# Task details
Scan the entries below for the word "Конец" and copy every line where it turns up.

# Data provided

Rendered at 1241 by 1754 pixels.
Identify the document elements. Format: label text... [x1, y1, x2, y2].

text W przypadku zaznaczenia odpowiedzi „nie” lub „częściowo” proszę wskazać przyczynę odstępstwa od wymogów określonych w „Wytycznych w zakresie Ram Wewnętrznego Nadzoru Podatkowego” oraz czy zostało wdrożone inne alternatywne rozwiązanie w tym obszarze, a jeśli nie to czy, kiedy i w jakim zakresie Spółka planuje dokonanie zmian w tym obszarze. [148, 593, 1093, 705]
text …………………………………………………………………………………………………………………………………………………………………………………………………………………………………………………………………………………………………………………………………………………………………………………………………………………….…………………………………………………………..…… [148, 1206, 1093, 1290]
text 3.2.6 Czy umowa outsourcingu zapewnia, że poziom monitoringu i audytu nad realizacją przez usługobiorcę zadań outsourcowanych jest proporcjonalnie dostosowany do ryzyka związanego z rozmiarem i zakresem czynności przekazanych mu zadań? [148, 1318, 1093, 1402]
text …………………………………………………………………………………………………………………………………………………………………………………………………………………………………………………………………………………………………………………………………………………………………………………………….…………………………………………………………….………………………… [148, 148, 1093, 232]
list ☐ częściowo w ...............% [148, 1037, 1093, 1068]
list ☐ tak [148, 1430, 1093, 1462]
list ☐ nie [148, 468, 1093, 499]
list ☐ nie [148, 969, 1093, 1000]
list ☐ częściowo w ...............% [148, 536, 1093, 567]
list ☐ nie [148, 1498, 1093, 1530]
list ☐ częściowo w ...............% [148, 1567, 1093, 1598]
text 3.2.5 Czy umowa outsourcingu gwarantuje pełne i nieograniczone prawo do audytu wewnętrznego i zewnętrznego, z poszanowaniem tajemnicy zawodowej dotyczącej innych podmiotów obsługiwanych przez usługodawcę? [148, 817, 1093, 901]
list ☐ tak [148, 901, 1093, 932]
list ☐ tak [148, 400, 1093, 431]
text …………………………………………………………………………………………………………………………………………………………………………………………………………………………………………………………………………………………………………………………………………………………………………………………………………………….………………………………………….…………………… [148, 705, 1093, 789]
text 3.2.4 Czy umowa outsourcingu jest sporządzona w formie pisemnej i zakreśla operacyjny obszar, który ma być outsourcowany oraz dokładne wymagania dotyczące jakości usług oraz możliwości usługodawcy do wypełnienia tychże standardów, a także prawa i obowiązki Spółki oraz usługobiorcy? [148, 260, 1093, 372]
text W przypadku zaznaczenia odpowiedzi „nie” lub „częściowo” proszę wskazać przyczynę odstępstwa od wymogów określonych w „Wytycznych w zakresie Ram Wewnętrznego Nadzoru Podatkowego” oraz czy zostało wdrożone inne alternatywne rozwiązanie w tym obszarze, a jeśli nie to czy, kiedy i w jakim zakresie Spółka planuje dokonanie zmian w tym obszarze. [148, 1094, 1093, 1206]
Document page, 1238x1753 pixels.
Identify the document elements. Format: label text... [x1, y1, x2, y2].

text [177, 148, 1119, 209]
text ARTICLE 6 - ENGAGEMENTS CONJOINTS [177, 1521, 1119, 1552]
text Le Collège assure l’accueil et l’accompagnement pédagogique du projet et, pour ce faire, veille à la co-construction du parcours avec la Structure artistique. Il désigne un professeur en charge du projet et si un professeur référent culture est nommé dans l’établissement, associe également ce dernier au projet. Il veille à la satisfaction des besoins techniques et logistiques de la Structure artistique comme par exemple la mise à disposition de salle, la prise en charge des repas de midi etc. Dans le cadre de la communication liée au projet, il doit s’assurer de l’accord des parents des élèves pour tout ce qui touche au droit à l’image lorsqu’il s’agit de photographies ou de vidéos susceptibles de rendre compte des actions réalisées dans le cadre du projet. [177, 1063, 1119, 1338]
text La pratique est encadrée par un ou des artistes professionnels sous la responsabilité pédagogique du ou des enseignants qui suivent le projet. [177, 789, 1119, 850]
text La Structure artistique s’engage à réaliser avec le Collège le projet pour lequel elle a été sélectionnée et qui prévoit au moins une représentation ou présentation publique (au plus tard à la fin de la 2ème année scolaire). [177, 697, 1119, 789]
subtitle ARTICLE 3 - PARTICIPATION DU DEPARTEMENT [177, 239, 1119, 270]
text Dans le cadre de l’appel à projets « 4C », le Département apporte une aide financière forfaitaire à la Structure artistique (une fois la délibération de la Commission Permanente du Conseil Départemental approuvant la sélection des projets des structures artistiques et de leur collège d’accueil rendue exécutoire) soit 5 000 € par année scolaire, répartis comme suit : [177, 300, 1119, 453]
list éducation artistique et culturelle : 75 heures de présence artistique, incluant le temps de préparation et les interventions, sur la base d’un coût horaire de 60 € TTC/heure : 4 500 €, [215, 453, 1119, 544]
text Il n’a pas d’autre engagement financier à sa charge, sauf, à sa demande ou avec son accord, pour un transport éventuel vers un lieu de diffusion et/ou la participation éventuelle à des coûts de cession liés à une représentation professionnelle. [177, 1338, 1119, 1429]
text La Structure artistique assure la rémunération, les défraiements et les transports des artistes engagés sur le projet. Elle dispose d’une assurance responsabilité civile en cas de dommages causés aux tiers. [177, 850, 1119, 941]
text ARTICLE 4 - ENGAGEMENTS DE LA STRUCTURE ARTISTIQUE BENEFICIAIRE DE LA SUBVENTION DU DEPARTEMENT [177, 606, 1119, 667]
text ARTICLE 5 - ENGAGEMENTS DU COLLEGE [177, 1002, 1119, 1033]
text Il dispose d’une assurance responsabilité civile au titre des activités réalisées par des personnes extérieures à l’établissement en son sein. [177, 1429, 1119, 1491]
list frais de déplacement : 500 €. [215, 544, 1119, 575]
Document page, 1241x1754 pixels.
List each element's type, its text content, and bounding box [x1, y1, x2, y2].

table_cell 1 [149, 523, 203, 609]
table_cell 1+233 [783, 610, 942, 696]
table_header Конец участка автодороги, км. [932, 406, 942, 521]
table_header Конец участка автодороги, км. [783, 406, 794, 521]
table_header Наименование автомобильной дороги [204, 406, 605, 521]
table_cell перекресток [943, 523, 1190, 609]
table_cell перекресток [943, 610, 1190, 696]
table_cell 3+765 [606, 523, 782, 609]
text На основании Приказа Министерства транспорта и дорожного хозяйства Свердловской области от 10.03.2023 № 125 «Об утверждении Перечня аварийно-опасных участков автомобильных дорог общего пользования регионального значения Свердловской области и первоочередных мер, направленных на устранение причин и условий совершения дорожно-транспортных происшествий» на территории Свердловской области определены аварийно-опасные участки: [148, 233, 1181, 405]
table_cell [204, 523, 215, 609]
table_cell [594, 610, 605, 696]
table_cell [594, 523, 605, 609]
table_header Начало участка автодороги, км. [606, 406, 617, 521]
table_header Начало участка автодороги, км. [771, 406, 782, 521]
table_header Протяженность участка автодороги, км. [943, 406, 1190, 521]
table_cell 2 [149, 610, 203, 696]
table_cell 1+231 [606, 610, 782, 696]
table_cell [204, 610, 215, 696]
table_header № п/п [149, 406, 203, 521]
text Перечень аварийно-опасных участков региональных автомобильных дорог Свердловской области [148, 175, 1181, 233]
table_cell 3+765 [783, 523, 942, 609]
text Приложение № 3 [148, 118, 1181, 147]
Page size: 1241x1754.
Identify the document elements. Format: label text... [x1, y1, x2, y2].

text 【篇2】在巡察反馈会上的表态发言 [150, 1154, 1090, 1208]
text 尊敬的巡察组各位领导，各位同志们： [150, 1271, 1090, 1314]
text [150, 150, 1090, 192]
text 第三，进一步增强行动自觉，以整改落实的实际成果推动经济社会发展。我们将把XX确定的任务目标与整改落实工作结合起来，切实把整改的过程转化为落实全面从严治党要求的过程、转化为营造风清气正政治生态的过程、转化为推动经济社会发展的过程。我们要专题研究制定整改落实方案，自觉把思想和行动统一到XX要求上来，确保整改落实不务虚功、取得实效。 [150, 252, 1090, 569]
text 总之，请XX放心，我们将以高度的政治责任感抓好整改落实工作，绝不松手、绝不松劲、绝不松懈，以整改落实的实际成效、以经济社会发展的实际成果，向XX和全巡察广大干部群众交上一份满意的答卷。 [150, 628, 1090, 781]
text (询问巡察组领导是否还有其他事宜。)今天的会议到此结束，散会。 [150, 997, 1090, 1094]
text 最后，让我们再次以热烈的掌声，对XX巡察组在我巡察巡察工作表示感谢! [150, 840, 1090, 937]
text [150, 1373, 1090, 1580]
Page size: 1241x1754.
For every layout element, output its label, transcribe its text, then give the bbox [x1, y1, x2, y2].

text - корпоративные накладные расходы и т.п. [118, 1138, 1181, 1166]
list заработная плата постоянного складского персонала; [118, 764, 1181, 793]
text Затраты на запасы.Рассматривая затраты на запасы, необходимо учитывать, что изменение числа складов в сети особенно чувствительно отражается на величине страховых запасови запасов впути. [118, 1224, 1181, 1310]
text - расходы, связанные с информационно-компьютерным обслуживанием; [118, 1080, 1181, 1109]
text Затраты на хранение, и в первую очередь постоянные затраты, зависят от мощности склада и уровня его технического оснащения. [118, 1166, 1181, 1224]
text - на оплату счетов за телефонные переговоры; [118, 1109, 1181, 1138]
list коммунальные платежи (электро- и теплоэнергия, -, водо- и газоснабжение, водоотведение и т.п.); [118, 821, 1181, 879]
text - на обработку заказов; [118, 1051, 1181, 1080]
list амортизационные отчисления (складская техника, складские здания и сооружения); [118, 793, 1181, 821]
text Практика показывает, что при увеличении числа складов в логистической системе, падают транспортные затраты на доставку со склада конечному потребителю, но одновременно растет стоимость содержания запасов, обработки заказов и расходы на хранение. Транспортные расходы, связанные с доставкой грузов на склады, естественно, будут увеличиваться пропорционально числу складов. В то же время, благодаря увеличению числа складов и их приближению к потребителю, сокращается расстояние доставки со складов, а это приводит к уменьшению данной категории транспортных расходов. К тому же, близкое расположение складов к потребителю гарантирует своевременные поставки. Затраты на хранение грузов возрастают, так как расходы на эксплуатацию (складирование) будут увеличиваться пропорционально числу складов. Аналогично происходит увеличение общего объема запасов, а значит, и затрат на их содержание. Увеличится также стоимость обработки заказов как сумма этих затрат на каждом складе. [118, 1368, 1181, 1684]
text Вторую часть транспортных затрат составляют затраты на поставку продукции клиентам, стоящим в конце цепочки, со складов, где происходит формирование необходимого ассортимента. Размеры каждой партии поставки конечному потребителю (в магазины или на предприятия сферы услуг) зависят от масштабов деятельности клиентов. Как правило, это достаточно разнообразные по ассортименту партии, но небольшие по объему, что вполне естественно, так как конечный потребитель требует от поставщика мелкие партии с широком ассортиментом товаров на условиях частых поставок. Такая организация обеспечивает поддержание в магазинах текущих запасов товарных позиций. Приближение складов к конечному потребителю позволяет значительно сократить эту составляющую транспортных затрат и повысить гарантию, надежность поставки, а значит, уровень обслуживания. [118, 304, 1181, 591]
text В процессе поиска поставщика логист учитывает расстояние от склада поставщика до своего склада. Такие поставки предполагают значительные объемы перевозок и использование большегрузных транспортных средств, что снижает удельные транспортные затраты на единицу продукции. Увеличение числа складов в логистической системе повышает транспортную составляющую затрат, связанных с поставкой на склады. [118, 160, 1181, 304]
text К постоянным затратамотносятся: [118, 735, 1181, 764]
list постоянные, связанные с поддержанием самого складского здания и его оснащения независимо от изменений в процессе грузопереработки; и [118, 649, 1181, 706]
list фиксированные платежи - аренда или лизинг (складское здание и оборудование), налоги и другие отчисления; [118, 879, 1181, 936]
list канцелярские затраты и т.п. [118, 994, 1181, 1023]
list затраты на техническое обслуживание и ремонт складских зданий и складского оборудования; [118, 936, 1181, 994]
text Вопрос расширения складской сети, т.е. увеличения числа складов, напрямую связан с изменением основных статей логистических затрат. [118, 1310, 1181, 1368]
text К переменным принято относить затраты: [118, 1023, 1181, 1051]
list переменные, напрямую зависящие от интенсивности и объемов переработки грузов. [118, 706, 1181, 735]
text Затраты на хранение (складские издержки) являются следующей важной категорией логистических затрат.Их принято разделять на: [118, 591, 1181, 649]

# The answer
table_header Конец участка автодороги, км. [932, 406, 942, 521]
table_header Конец участка автодороги, км. [783, 406, 794, 521]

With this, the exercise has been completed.